Аленка обнаружила в себе склонность к рисованию значительно позже, она сама попросила маму записать ее в художественную школу и тут же об этом пожалела. Она рисовала тоненьких воздушных женщин, пеньюары, вуали, балы, а перед ней ставили ненавистные шары и пирамиды.
На идею прогуливания и меня, и Аленку навела повесть «Витя Малеев в школе и дома», и как-то мы с ней столкнулись за два квартала от художественной школы.

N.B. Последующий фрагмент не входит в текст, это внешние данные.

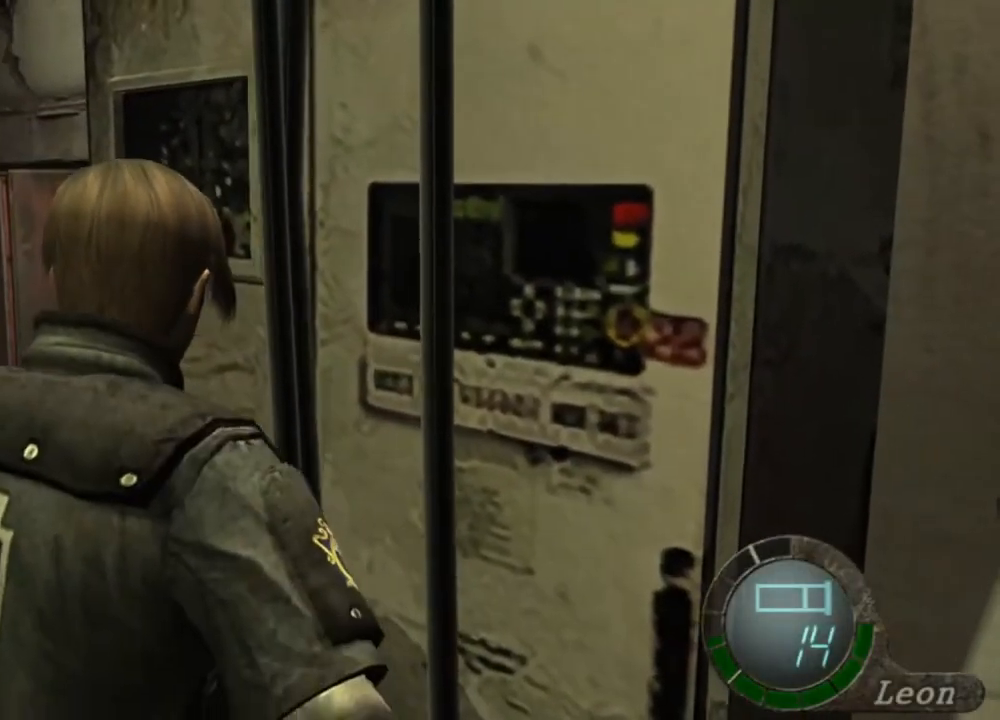
{"keys": [], "mouse": [], "events": [[34, "w", "up"]]}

Несмотря на то, что занятия шли уже полным ходом, и я, и она направлялись совсем в другую сторону. Мы сошлись на перекрестке и с симпатией посмотрели друг на друга. После этого прогуливать мы стали вместе, что было, конечно, намного веселее. Примерно через год нас обеих исключили из художественной школы по одной и той же причине: «отсутствие способностей». Это не произвело на нас ровно никакого впечатления.

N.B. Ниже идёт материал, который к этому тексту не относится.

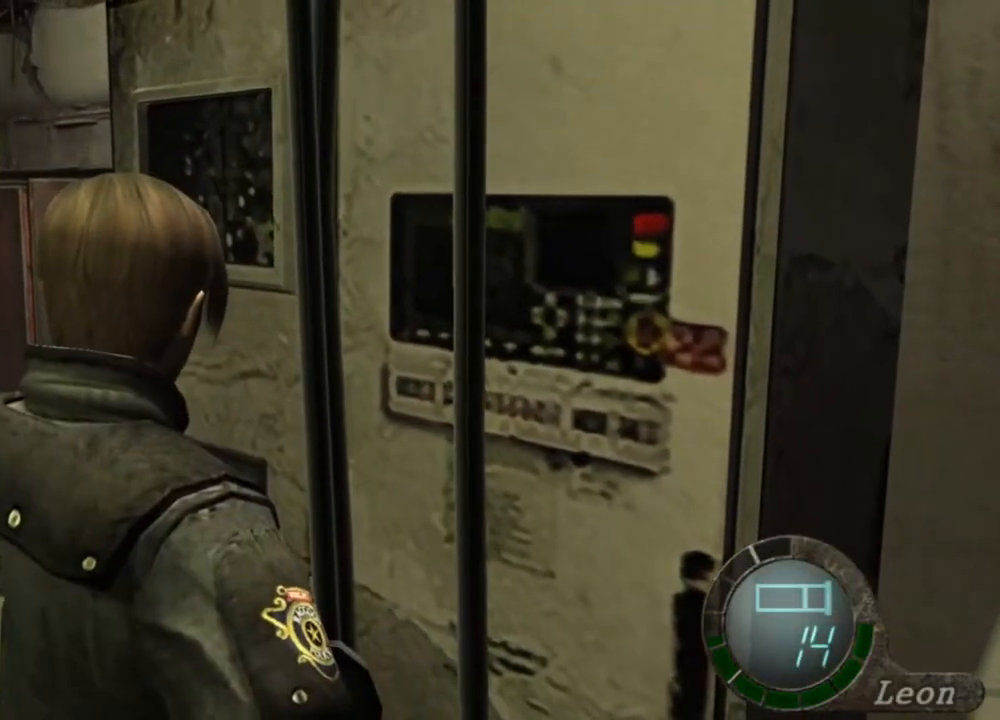
{"keys": [], "mouse": [], "events": []}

Если Аленка была аутсайдером с самого начала, как вруша и как двоечница, то я умудрилась оказаться омегой в своем классе, потому что… влюбилась. Влюбилась ужасно, до слез, до дрожи в коленках в рыженького, веснушчатого новичка, Вадика, который смотрел на меня с недоумением. Наверное, любая другая девочка инстинктивно стала бы делать что-нибудь правильное, что не вызвало бы такого «общественного» порицания. Я же если и старалась с ним заигрывать, то получалось это настолько по-детски, что у меня самой опускались руки. Я боялась его до потери пульса. В самый нужный момент, когда всего-то нужно было сказать «извини» или «можно пройти?» у меня перехватывало горло, и с губ слетал лишь какой-то невнятный хрип. Неудивительно, что Вадик считал меня идиоткой. Я могла смотреть на него часами, ждать на остановке только для того, чтобы увидеть, как он сядет в трамвай. Если он пытался подойти, я убегала. По-видимому, класс один раз и навсегда решил, что у меня не все дома, и я оказалась за одной партой с Аленкой.

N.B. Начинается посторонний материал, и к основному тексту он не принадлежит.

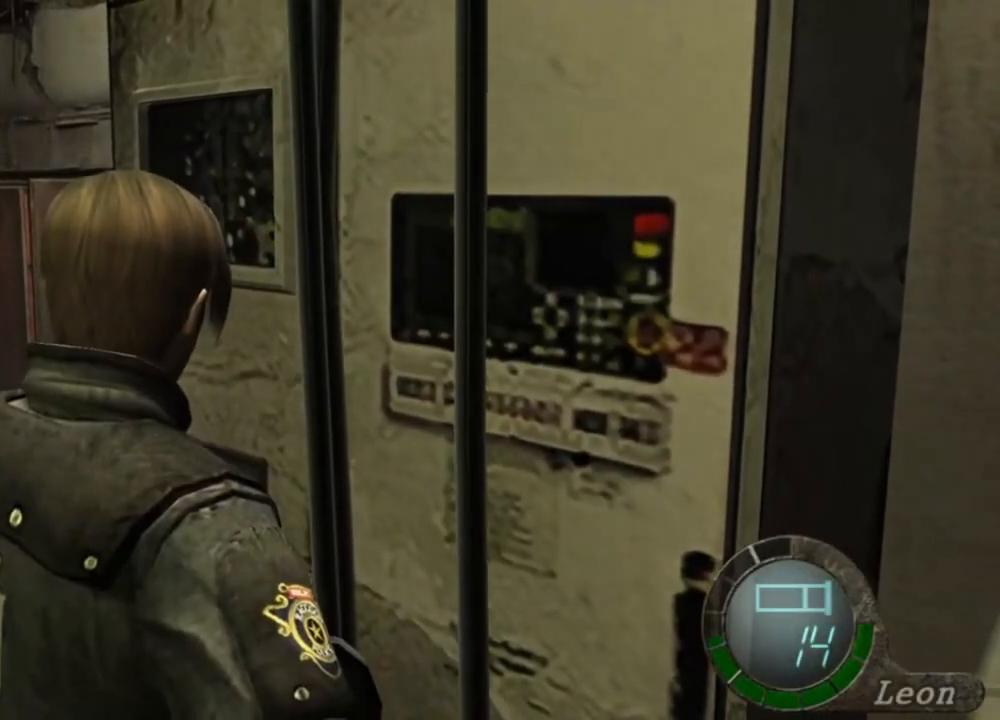
{"keys": [], "mouse": [], "events": []}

Мы обе были страшненькие, неухоженные. Ее мама предпочитала устраивать свою личную жизнь, моя была занята работой, а мой отец понятия не имел, что воспитание девочек чем-то отличается от воспитания мальчиков. Поэтому ее одевали в то, что было под рукой, а меня — в то, что выбирал отец.
— Сапоги нужно выбирать так, чтобы можно было пододеть пару носков… — учил он меня, — и чтобы ноге было свободно.
И я ходила в каких-то страшненьких уродцах чуть ли не сорокового размера, хотя нога у меня была тридцать седьмого.
— Одежда должна быть прежде всего удобной, — поучал он меня, и я всю свою жизнь так и не смогла вылезти из брюк.
И хотя Аленка была как-то по-особому тупа во всем, что касалось учебы, в жизни она, была все же похитрее и поизворотливее меня. Я шла напролом, она предпочитала договариваться. Я вызывала конфликты, она сидела в сторонке тихой мышкой. Как-то помню, я зашла в класс и увидела, что Аленку «пичкают» двое: тонконогий уродец Женя и косноязычный блондин Андрей, лицо которого сильно напоминало морду овцы-альбиноса. Она съежилась, уворачиваясь от пинков, щипков и оплеух. Я такого вынести не могла и кинулась в бой. Увидев, что подоспело подкрепление, отщепенцы ретировались, Аленка подняла на меня свои зареванные глаза, и тут произошло то, чего я умирать буду, не забуду. Обида и боль в ее карих глазах вдруг моментально преобразились в презрение. Преображение было настолько мгновенным, что я только рот открыла, потому что презрение это было адресовано отнюдь не обидчикам, а мне.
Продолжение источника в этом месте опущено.